Another interesting aspect of the judgment is the discussion about evidence submitted on the issue of whether the business was sold to the phoenix company at an undervalue. Ultimately, the judge concluded that he did not need to decide this issue and, instead, must focus on factors relevant to the future governance of the phoenix company. He continued by commenting that the transfer of the business is a fait accompli and any challenge to the transfer will have to be mounted in other proceedings. However, this is done only after the judgement gives some clear pointers as to how he considers such an issue would be decided and a statement (labelled a finding) that the evidence is not sufficient to establish, on the balance of probabilities, that a fair market value was obtained.

It seems clear that the judge’s reason is that he decided that the case could be determined in the narrow issue of Court approval for Groves to be a director. This is sign-posted because he said that permission should have been sought in a timely way and the objectives of the phoenix company provisions would be substantially undermined if permission was granted for Groves to continue as a director on the basis of an assessment by the Court, made long after the event, that the business was not transferred at an undervalue.

This is not a small point. One of the criticisms of the phoenix company provisions when they were first introduced was the lack of an effective targeting of the ‘mischief’ of phoenix companies, namely the risk of transfer of business and assets at an undervalue or creditors being misled. Indeed, one critique of the requirement for Court permission under section 386A was that it did not include a specific requirement that the applicant proves that the phoenix company acquired the business for value.

Issues such as whether the phoenix company is adequately capitalised or has sufficiently experienced people at the helm to limit the risk of a second failure also seem to be absent from the legislation. These are matters that have been considered in the UK. The judge in the TSSN case skirted the first point but provided a useful pointer on a knock-on aspect of the second. In relation to fitness for appointment, he said that it would be wrong to treat Groves, without evidence of misconduct, as if he were unfit to be a company director.

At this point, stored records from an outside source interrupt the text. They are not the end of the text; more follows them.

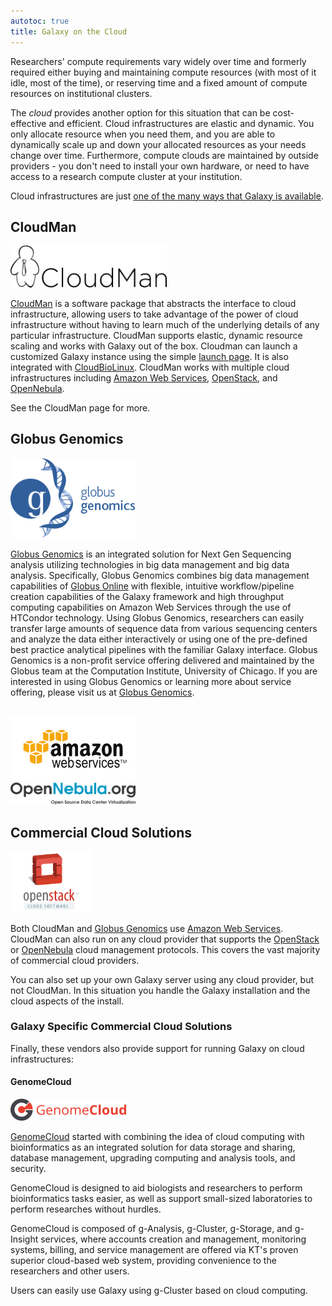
 ```yaml
---
autotoc: true
title: Galaxy on the Cloud
---
```


Researchers' compute requirements vary widely over time and formerly required either buying and maintaining compute resources (with most of it idle, most of the time), or reserving time and a fixed amount of compute resources on institutional clusters.

The *cloud* provides another option for this situation that can be cost-effective and efficient.  Cloud infrastructures are elastic and dynamic.  You only allocate resource when you need them, and you are able to dynamically scale up and down your allocated resources as your needs change over time.  Furthermore, compute clouds are maintained by outside providers - you don't need to install your own hardware, or need to have access to a research compute cluster at your institution.

Cloud infrastructures are just [one of the many ways that Galaxy is available](/src/choices/index.md).

## CloudMan

<div class='left'><a href='/src/cloudman/index.md'><img src="/src/images/logos/CloudManWideBlackLogo.png" alt="CloudMan" width="250" /></a></div>

[CloudMan](/src/cloudman/index.md) is a software package that abstracts the interface to cloud infrastructure, allowing users to take advantage of the power of cloud infrastructure without having to learn much of the underlying details of any particular infrastructure.  CloudMan supports elastic, dynamic resource scaling and works with Galaxy out of the box. Cloudman can launch a customized Galaxy instance using the simple [launch page](https://launch.usegalaxy.org/launch). It is also integrated with [CloudBioLinux](http://cloudbiolinux.org/).  CloudMan works with multiple cloud infrastructures including [Amazon Web Services](http://aws.amazon.com), [OpenStack](http://www.openstack.org/), and [OpenNebula](http://opennebula.org).

See the CloudMan page for more.

## Globus Genomics

<div class='right'><a href='http://www.globus.org/genomics'><img src="/src/images/logos/GlobusGenomics.png" alt="Globus Genomics" width="200" /></a></div>

[Globus Genomics](http://www.globus.org/genomics) is an integrated solution for Next Gen Sequencing analysis utilizing technologies in big data management and big data analysis. Specifically, Globus Genomics combines big data management capabilities of [Globus Online](http://www.globusonline.org) with flexible, intuitive workflow/pipeline creation capabilities of the Galaxy framework and high throughput computing capabilities on Amazon Web Services through the use of HTCondor technology. Using Globus Genomics, researchers can easily transfer large amounts of sequence data from various sequencing centers and analyze the data either interactively or using one of the pre-defined best practice analytical pipelines with the familiar Galaxy interface. Globus Genomics is a non-profit service offering delivered and maintained by the Globus team at the Computation Institute, University of Chicago. If you are interested in using Globus Genomics or learning more about service offering, please visit us at [Globus Genomics](http://www.globus.org/genomics).

<div class='right'><br /><a href='http://aws.amazon.com/'><img src="/src/images/logos/AWSLogo400.png" alt="Amazon Web Services" width="200" /></a><br /><a href='http://opennebula.org'><img src="/src/images/logos/OpenNebulaLogo.png" alt="OpenNebula" width="200" /></a></div>

## Commercial Cloud Solutions

<div class='left'><a href='http://openstack.org'><img src="/src/images/logos/OpenStackLogo.png" alt="OpenStack" width="130" /></a>
</div>

Both CloudMan and [Globus Genomics](/src/cloud/index.md#globus-genomics) use [Amazon Web Services](http://aws.amazon.com).  CloudMan can also run on any cloud provider that supports the [OpenStack](http://openstack.org) or [OpenNebula](http://opennebula.org) cloud management protocols.  This covers the vast majority of commercial cloud providers.

You can also set up your own Galaxy server using any cloud provider, but not CloudMan.  In this situation you handle the Galaxy installation and the cloud aspects of the install.

### Galaxy Specific Commercial Cloud Solutions

Finally, these vendors also provide support for running Galaxy on cloud infrastructures:

#### GenomeCloud
![GenomeCloud](/src/cloud/GenomeCloudLogo.png)

[GenomeCloud](http://www.genome-cloud.com) started with combining the idea of cloud computing with bioinformatics as an integrated solution for data storage and sharing, database management, upgrading computing and analysis tools, and security. 

GenomeCloud is designed to aid biologists and researchers to perform bioinformatics tasks easier, as  well as support small-sized laboratories to perform researches without hurdles. 

GenomeCloud is composed of g-Analysis, g-Cluster, g-Storage, and g-Insight services, where accounts creation and management, monitoring systems, billing, and service management are offered via KT's proven superior cloud-based web system, providing convenience to the researchers and other users. 

Users can easily use Galaxy using g-Cluster based on cloud computing.
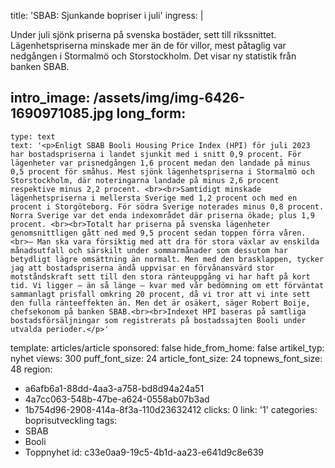 title: 'SBAB: Sjunkande bopriser i juli'
ingress: |
  <p>Under juli sjönk priserna på svenska bostäder, sett till rikssnittet. Lägenhetspriserna minskade mer än de för villor, mest påtaglig var nedgången i Stormalmö och Storstockholm. Det visar ny statistik från banken SBAB.
  </p>
  
intro_image: /assets/img/img-6426-1690971085.jpg
long_form:
  -
    type: text
    text: '<p>Enligt SBAB Booli Housing Price Index (HPI) för juli 2023 har bostadspriserna i landet sjunkit med i snitt 0,9 procent. För lägenheter var prisnedgången 1,6 procent medan den landade på minus 0,5 procent för småhus. Mest sjönk lägenhetspriserna i Stormalmö och Storstockholm, där noteringarna landade på minus 2,6 procent respektive minus 2,2 procent. <br><br>Samtidigt minskade lägenhetspriserna i mellersta Sverige med 1,2 procent och med en procent i Storgöteborg. För södra Sverige noterades minus 0,8 procent. Norra Sverige var det enda indexområdet där priserna ökade; plus 1,9 procent. <br><br>Totalt har priserna på svenska lägenheter genomsnittligen gått ned med 9,5 procent sedan toppen förra våren. <br>– Man ska vara försiktig med att dra för stora växlar av enskilda månadsutfall och särskilt under sommarmånader som dessutom har betydligt lägre omsättning än normalt. Men med den brasklappen, tycker jag att bostadspriserna ändå uppvisar en förvånansvärd stor motståndskraft sett till den stora ränteuppgång vi har haft på kort tid. Vi ligger – än så länge – kvar med vår bedömning om ett förväntat sammanlagt prisfall omkring 20 procent, då vi tror att vi inte sett den fulla ränteeffekten än. Men det är osäkert, säger Robert Boije, chefsekonom på banken SBAB.<br><br>Indexet HPI baseras på samtliga bostadsförsäljningar som registrerats på bostadssajten Booli under utvalda perioder.</p>'
template: articles/article
sponsored: false
hide_from_home: false
artikel_typ: nyhet
views: 300
puff_font_size: 24
article_font_size: 24
topnews_font_size: 48
region:
  - a6afb6a1-88dd-4aa3-a758-bd8d94a24a51
  - 4a7cc063-548b-47be-a624-0558ab07b3ad
  - 1b754d96-2908-414a-8f3a-110d23632412
clicks: 0
link: '1'
categories: boprisutveckling
tags:
  - SBAB
  - Booli
  - Toppnyhet
id: c33e0aa9-19c5-4b1d-aa23-e641d9c8e639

The TSSN case raises a practical question about what happens where, unlike this case, an application under section 386A is not opposed. In this case, there was clearly a significant amount of money at stake and this decision may only be the precursor to further proceedings taken by the liquidator (possibly backed by the IRD and/or ACC who had rejected settlement proposals). In other cases, including one I have stumbled across, there may be a number of small creditors each of whom has only small amounts at stake and who are unwilling to fund an orderly liquidation let alone involvement in proceedings. In such a case, there seems very little to guide the Court provided the observations about timeliness in TSSN are observed. In these circumstances, it is difficult to see how the Court gathers sufficient evidence to make a finding that there is no transfer at an undervalue or risk of creditors being misled. As a result, I am left wondering what a judge in these circumstances can reasonably be expected to do to be satisfied that variations on the failed company name are not used repeatedly by someone who continues to run the phoenix just as badly as they did the failed company.

The phoenix company provisions were seen as a low-cost statutory disincentive to the ‘mischief’ of phoenix company arrangements. The key finding, on timelines, in the TSSN case is useful and follows the path adopted in the UK. Equally useful however are the observations and findings in the judgment that illustrate the need for the Court to be satisfied, when being asked to exercise the discretion under section 386A, that the proposed arrangements contain adequate safeguards against that mischief.